I feel like I should be quibbling with this book more than I actually want to. It's clunky. It rests a lot of its power on asserted significance -- the landscape is full of superlatives, and the gunslinger is described using the word 'unimaginative' more often than he's actually shown displaying a lack of imagination, and if there are only the vaguest of hints yet as to what the gunslinger's quest actually entails, it's at least partly because King himself didn't know either. It surprises me, the extent to which I don't want to quibble, the extent to which I care. I don't know how much of that caring comes from my knowledge of how big the series is, and with what slow pains it was written. There aren't many long-delayed epic fantasy series I know about where the first book took eleven years to write. But the book itself has serious narrative undertow, too. While a lot is asserted, the minor characters have an opaque liveliness: people only glimpsed. And the desert, apotheosis of all deserts, where only devil-grass grows -- people holding on tight to the ragged edge of life -- the cyclopean mountains --infrastructure from some great society, possibly ours, long-abandoned and falling to pieces... along with the sense that after one book, the possibilities of what's to follow are almost entirely unconstrained, and that Stephen King himself was excited to find out. I'm sold.

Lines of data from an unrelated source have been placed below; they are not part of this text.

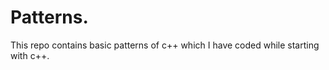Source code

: # Patterns. 
This repo contains basic patterns of c++ which I have coded while starting with c++.


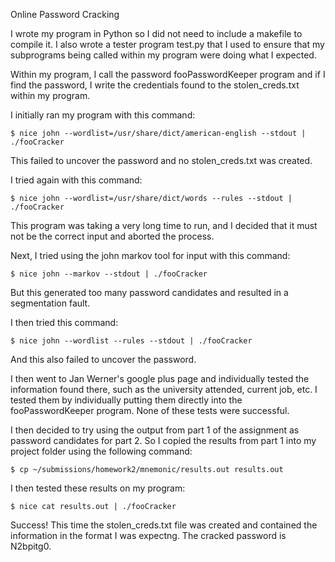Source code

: Online Password Cracking

I wrote my program in Python so I did not need to include a makefile to 
compile it. I also wrote a tester program test.py that I used to ensure that 
my subprograms being called within my program were doing what I expected. 

Within my program, I call the password fooPasswordKeeper program and if I find 
the password, I write the credentials found to the stolen_creds.txt within 
my program. 

I initially ran my program with this command: 

    $ nice john --wordlist=/usr/share/dict/american-english --stdout | ./fooCracker

This failed to uncover the password and no stolen_creds.txt was created. 

I tried again with this command: 

    $ nice john --wordlist=/usr/share/dict/words --rules --stdout | ./fooCracker

This program was taking a very long time to run, and I decided that it must not be the correct input and aborted the process. 

Next, I tried using the john markov tool for input with this command: 

    $ nice john --markov --stdout | ./fooCracker

But this generated too many password candidates and resulted in a segmentation 
fault. 

I then tried this command: 

    $ nice john --wordlist --rules --stdout | ./fooCracker

And this also failed to uncover the password. 

I then went to Jan Werner's google plus page and individually tested the 
information found there, such as the university attended, current job, etc. 
I tested them by individually putting them directly into the fooPasswordKeeper 
program. None of these tests were successful. 

I then decided to try using the output from part 1 of the assignment as password candidates for part 2. So I copied the results from part 1 into my project 
folder using the following command: 

    $ cp ~/submissions/homework2/mnemonic/results.out results.out

I then tested these results on my program: 

    $ nice cat results.out | ./fooCracker

Success! This time the stolen_creds.txt file was created and contained the 
information in the format I was expectng. The cracked password is N2bpitg0.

(Also, I took this off the shelf after reading various bits of Dreamwidth enthusing about the gunslinger, Roland, so I came in primed to like him, and I do, even though after his actions in this book, I wouldn't use the words 'likeable' or 'good').

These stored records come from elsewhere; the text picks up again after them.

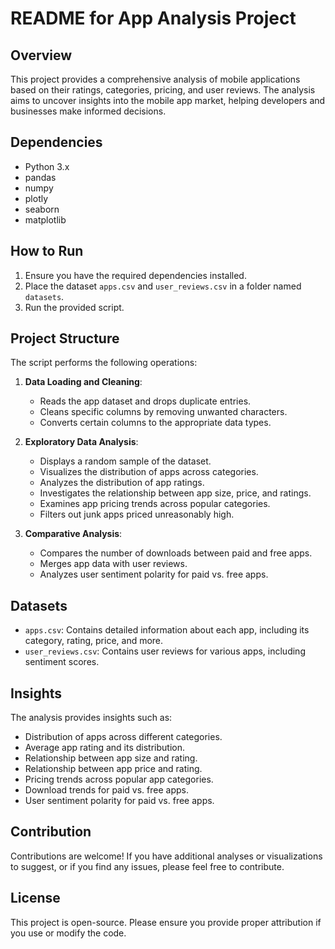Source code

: # README for App Analysis Project

## Overview

This project provides a comprehensive analysis of mobile applications based on their ratings, categories, pricing, and user reviews. The analysis aims to uncover insights into the mobile app market, helping developers and businesses make informed decisions.

## Dependencies

- Python 3.x
- pandas
- numpy
- plotly
- seaborn
- matplotlib

## How to Run

1. Ensure you have the required dependencies installed.
2. Place the dataset `apps.csv` and `user_reviews.csv` in a folder named `datasets`.
3. Run the provided script.

## Project Structure

The script performs the following operations:

1. **Data Loading and Cleaning**:
    - Reads the app dataset and drops duplicate entries.
    - Cleans specific columns by removing unwanted characters.
    - Converts certain columns to the appropriate data types.

2. **Exploratory Data Analysis**:
    - Displays a random sample of the dataset.
    - Visualizes the distribution of apps across categories.
    - Analyzes the distribution of app ratings.
    - Investigates the relationship between app size, price, and ratings.
    - Examines app pricing trends across popular categories.
    - Filters out junk apps priced unreasonably high.

3. **Comparative Analysis**:
    - Compares the number of downloads between paid and free apps.
    - Merges app data with user reviews.
    - Analyzes user sentiment polarity for paid vs. free apps.

## Datasets

- `apps.csv`: Contains detailed information about each app, including its category, rating, price, and more.
- `user_reviews.csv`: Contains user reviews for various apps, including sentiment scores.

## Insights

The analysis provides insights such as:

- Distribution of apps across different categories.
- Average app rating and its distribution.
- Relationship between app size and rating.
- Relationship between app price and rating.
- Pricing trends across popular app categories.
- Download trends for paid vs. free apps.
- User sentiment polarity for paid vs. free apps.

## Contribution

Contributions are welcome! If you have additional analyses or visualizations to suggest, or if you find any issues, please feel free to contribute.

## License

This project is open-source. Please ensure you provide proper attribution if you use or modify the code.
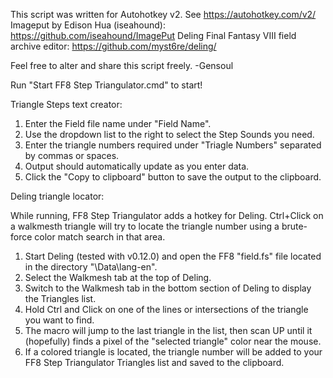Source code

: This script was written for Autohotkey v2. See https://autohotkey.com/v2/
Imageput by Edison Hua (iseahound): https://github.com/iseahound/ImagePut
Deling Final Fantasy VIII field archive editor: https://github.com/myst6re/deling/

Feel free to alter and share this script freely.  -Gensoul

Run "Start FF8 Step Triangulator.cmd" to start!


Triangle Steps text creator:

1. Enter the Field file name under "Field Name". 
2. Use the dropdown list to the right to select the Step Sounds you need.
3. Enter the triangle numbers required under "Triagle Numbers" separated by commas or spaces.
4. Output should automatically update as you enter data.
5. Click the "Copy to clipboard" button to save the output to the clipboard. 


Deling triangle locator:

While running, FF8 Step Triangulator adds a hotkey for Deling. 
Ctrl+Click on a walkmesth triangle will try to locate the triangle number using a brute-force color match search in that area.

1. Start Deling (tested with v0.12.0) and open the FF8 "field.fs" file located in the directory "\Data\lang-en".
2. Select the Walkmesh tab at the top of Deling. 
3. Switch to the Walkmesh tab in the bottom section of Deling to display the Triangles list. 
4. Hold Ctrl and Click on one of the lines or intersections of the triangle you want to find. 
5. The macro will jump to the last triangle in the list, then scan UP until it (hopefully) finds a pixel of the "selected triangle" color near the mouse.
6. If a colored triangle is located, the triangle number will be added to your FF8 Step Triangulator Triangles list and saved to the clipboard.
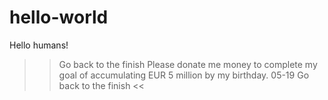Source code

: # hello-world

Hello humans!
>> Go back to the finish
Please donate me money to complete my goal of accumulating EUR 5 million by my birthday. 05-19
Go back to the finish <<
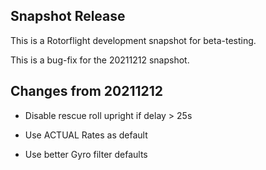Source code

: ## Snapshot Release

This is a Rotorflight development snapshot for beta-testing.

This is a bug-fix for the 20211212 snapshot.

## Changes from 20211212

- Disable rescue roll upright if delay > 25s

- Use ACTUAL Rates as default

- Use better Gyro filter defaults
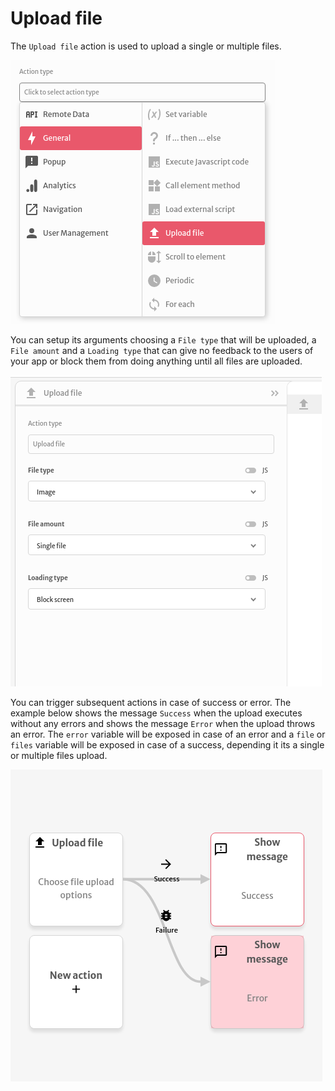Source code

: # Upload file

The `Upload file` action is used to upload a single or multiple files.

![](../../../.gitbook/assets/screenshot-from-2021-08-04-15-25-14.png)

You can setup its arguments choosing a `File type` that will be uploaded, a `File amount` and a `Loading type` that can give no feedback to the users of your app or block them from doing anything until all files are uploaded.

![](../../../.gitbook/assets/screenshot-from-2021-08-04-15-25-18.png)

You can trigger subsequent actions in case of success or error. The example below shows the message `Success` when the upload executes without any errors and shows the message `Error` when the upload throws an error. The `error` variable will be exposed in case of an error and a `file` or `files` variable will be exposed in case of a success, depending it its a single or multiple files upload.

![](../../../.gitbook/assets/screenshot-from-2021-08-04-15-30-59.png)

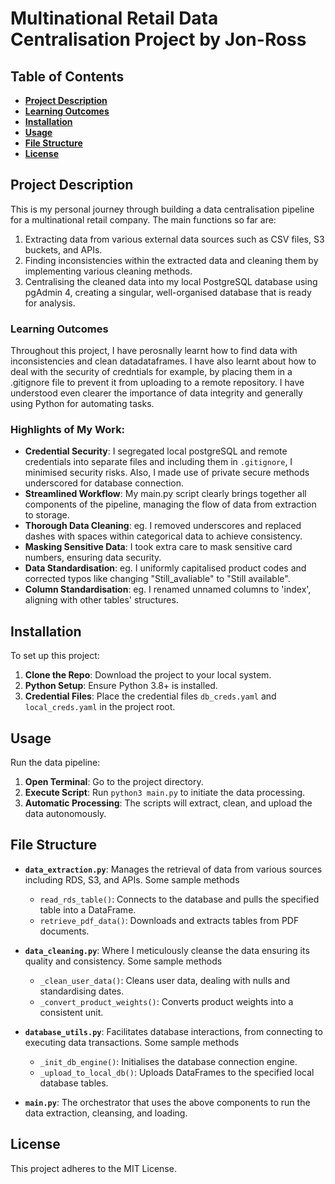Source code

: # Multinational Retail Data Centralisation Project by Jon-Ross

## Table of Contents
- **[Project Description](#project-description)**
- **[Learning Outcomes](#learning-outcomes)**
- **[Installation](#installation)**
- **[Usage](#usage)**
- **[File Structure](#file-structure)**
- **[License](#license)**

## Project Description

This is my personal journey through building a data centralisation pipeline for a multinational retail company. The main functions so far are:

1. Extracting data from various external data sources such as CSV files, S3 buckets, and APIs.  
2. Finding inconsistencies within the extracted data and cleaning them by implementing various cleaning methods. 
3. Centralising the cleaned data into my local PostgreSQL database using pgAdmin 4, creating a singular, well-organised database that is ready for analysis.

### Learning Outcomes

Throughout this project, I have perosnally learnt how to find data with inconsistencies and clean datadataframes. I have also learnt about how to deal with the security of credntials for example, by placing them in a .gitignore file to prevent it from uploading to a remote repository. I have understood even clearer the importance of data integrity and generally using Python for automating tasks.

### Highlights of My Work:
- **Credential Security**: I segregated local postgreSQL and remote credentials into separate files and including them in `.gitignore`, I minimised security risks. Also, I made use of private secure methods underscored for database connection.
- **Streamlined Workflow**: My main.py script clearly brings together all components of the pipeline, managing the flow of data from extraction to storage.
- **Thorough Data Cleaning**: eg. I removed underscores and replaced dashes with spaces within categorical data to achieve consistency.
- **Masking Sensitive Data**: I took extra care to mask sensitive card numbers, ensuring data security.
- **Data Standardisation**: eg. I uniformly capitalised product codes and corrected typos like changing "Still_avaliable" to "Still available".
- **Column Standardisation**: eg. I renamed unnamed columns to 'index', aligning with other tables' structures.

## Installation
To set up this project:

1. **Clone the Repo**: Download the project to your local system.
2. **Python Setup**: Ensure Python 3.8+ is installed.
3. **Credential Files**: Place the credential files `db_creds.yaml` and `local_creds.yaml` in the project root.

## Usage
Run the data pipeline:

1. **Open Terminal**: Go to the project directory.
2. **Execute Script**: Run `python3 main.py` to initiate the data processing.
3. **Automatic Processing**: The scripts will extract, clean, and upload the data autonomously.

## File Structure
- **`data_extraction.py`**: Manages the retrieval of data from various sources including RDS, S3, and APIs.
Some sample methods
  - `read_rds_table()`: Connects to the database and pulls the specified table into a DataFrame.
  - `retrieve_pdf_data()`: Downloads and extracts tables from PDF documents.

- **`data_cleaning.py`**: Where I meticulously cleanse the data ensuring its quality and consistency.
Some sample methods
  - `_clean_user_data()`: Cleans user data, dealing with nulls and standardising dates.
  - `_convert_product_weights()`: Converts product weights into a consistent unit.

- **`database_utils.py`**: Facilitates database interactions, from connecting to executing data transactions.
Some sample methods
  - `_init_db_engine()`: Initialises the database connection engine.
  - `_upload_to_local_db()`: Uploads DataFrames to the specified local database tables.

- **`main.py`**: The orchestrator that uses the above components to run the data extraction, cleansing, and loading.

## License
This project adheres to the MIT License.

I am not sold, yet, on what being a gunslinger means, violence toward children being a right and proper spur for them to go out and be nobly violent themselves; and I am not sold on the aura of -- guilt? certainly danger -- which characterises most lust and sex, as regards the three female minor characters (there are currently no female major characters, though I'm already up to the bit of book two where that changes). I'm not unwilling to be sold them, I'm just watching those spaces in the series with interest to see what they do.

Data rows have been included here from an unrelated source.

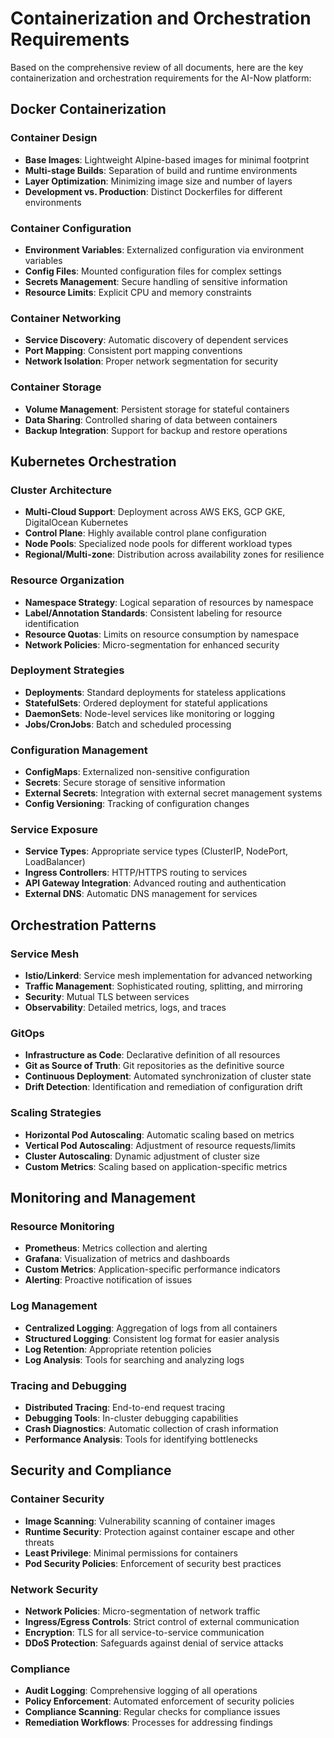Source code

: # Containerization and Orchestration Requirements

Based on the comprehensive review of all documents, here are the key containerization and orchestration requirements for the AI-Now platform:

## Docker Containerization

### Container Design
- **Base Images**: Lightweight Alpine-based images for minimal footprint
- **Multi-stage Builds**: Separation of build and runtime environments
- **Layer Optimization**: Minimizing image size and number of layers
- **Development vs. Production**: Distinct Dockerfiles for different environments

### Container Configuration
- **Environment Variables**: Externalized configuration via environment variables
- **Config Files**: Mounted configuration files for complex settings
- **Secrets Management**: Secure handling of sensitive information
- **Resource Limits**: Explicit CPU and memory constraints

### Container Networking
- **Service Discovery**: Automatic discovery of dependent services
- **Port Mapping**: Consistent port mapping conventions
- **Network Isolation**: Proper network segmentation for security

### Container Storage
- **Volume Management**: Persistent storage for stateful containers
- **Data Sharing**: Controlled sharing of data between containers
- **Backup Integration**: Support for backup and restore operations

## Kubernetes Orchestration

### Cluster Architecture
- **Multi-Cloud Support**: Deployment across AWS EKS, GCP GKE, DigitalOcean Kubernetes
- **Control Plane**: Highly available control plane configuration
- **Node Pools**: Specialized node pools for different workload types
- **Regional/Multi-zone**: Distribution across availability zones for resilience

### Resource Organization
- **Namespace Strategy**: Logical separation of resources by namespace
- **Label/Annotation Standards**: Consistent labeling for resource identification
- **Resource Quotas**: Limits on resource consumption by namespace
- **Network Policies**: Micro-segmentation for enhanced security

### Deployment Strategies
- **Deployments**: Standard deployments for stateless applications
- **StatefulSets**: Ordered deployment for stateful applications
- **DaemonSets**: Node-level services like monitoring or logging
- **Jobs/CronJobs**: Batch and scheduled processing

### Configuration Management
- **ConfigMaps**: Externalized non-sensitive configuration
- **Secrets**: Secure storage of sensitive information
- **External Secrets**: Integration with external secret management systems
- **Config Versioning**: Tracking of configuration changes

### Service Exposure
- **Service Types**: Appropriate service types (ClusterIP, NodePort, LoadBalancer)
- **Ingress Controllers**: HTTP/HTTPS routing to services
- **API Gateway Integration**: Advanced routing and authentication
- **External DNS**: Automatic DNS management for services

## Orchestration Patterns

### Service Mesh
- **Istio/Linkerd**: Service mesh implementation for advanced networking
- **Traffic Management**: Sophisticated routing, splitting, and mirroring
- **Security**: Mutual TLS between services
- **Observability**: Detailed metrics, logs, and traces

### GitOps
- **Infrastructure as Code**: Declarative definition of all resources
- **Git as Source of Truth**: Git repositories as the definitive source
- **Continuous Deployment**: Automated synchronization of cluster state
- **Drift Detection**: Identification and remediation of configuration drift

### Scaling Strategies
- **Horizontal Pod Autoscaling**: Automatic scaling based on metrics
- **Vertical Pod Autoscaling**: Adjustment of resource requests/limits
- **Cluster Autoscaling**: Dynamic adjustment of cluster size
- **Custom Metrics**: Scaling based on application-specific metrics

## Monitoring and Management

### Resource Monitoring
- **Prometheus**: Metrics collection and alerting
- **Grafana**: Visualization of metrics and dashboards
- **Custom Metrics**: Application-specific performance indicators
- **Alerting**: Proactive notification of issues

### Log Management
- **Centralized Logging**: Aggregation of logs from all containers
- **Structured Logging**: Consistent log format for easier analysis
- **Log Retention**: Appropriate retention policies
- **Log Analysis**: Tools for searching and analyzing logs

### Tracing and Debugging
- **Distributed Tracing**: End-to-end request tracing
- **Debugging Tools**: In-cluster debugging capabilities
- **Crash Diagnostics**: Automatic collection of crash information
- **Performance Analysis**: Tools for identifying bottlenecks

## Security and Compliance

### Container Security
- **Image Scanning**: Vulnerability scanning of container images
- **Runtime Security**: Protection against container escape and other threats
- **Least Privilege**: Minimal permissions for containers
- **Pod Security Policies**: Enforcement of security best practices

### Network Security
- **Network Policies**: Micro-segmentation of network traffic
- **Ingress/Egress Controls**: Strict control of external communication
- **Encryption**: TLS for all service-to-service communication
- **DDoS Protection**: Safeguards against denial of service attacks

### Compliance
- **Audit Logging**: Comprehensive logging of all operations
- **Policy Enforcement**: Automated enforcement of security policies
- **Compliance Scanning**: Regular checks for compliance issues
- **Remediation Workflows**: Processes for addressing findings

I can imagine why a later King might want to go back and integrate this book with what follows: having glanced through a comparison of what the differences between the editions actually are, the bulk of them seem to involve little bits of worldbuilding, putting in more hints that the gunslinger has specific cultural knowledge of a place not ours. I think I'd rather have the rough edges, because I like the sense that King is finding the story as he goes. (Also, the man in black is less nasty in this edition to the tune of one unpleasant mind game -- that's the one change I actually noticed, reading -- and I like him more that way, subtler, less cut-and-dried, but still just as inclined to think of pain and life as two equally good jokes). The landscape of the first edition doesn't feel worldbuilt, it doesn't even seem clear that it's set in a world, not one that could be mapped, anyway, or have its relationship to our world precisely defined. The world has, as is often remarked, moved on, but whether that's a description of societies collapsing, or people looking back toward youth, or a metaphysical event, isn't spelled out -- I suspect the answer may be 'all of the above.'

(And now I'm partway through book two, and confused as to why he didn't choose to revise it instead of the first one. It keeps going back and forth between bits I find interesting and compelling and bits where I look up from the page and go, "Really, Steven King?" More to follow).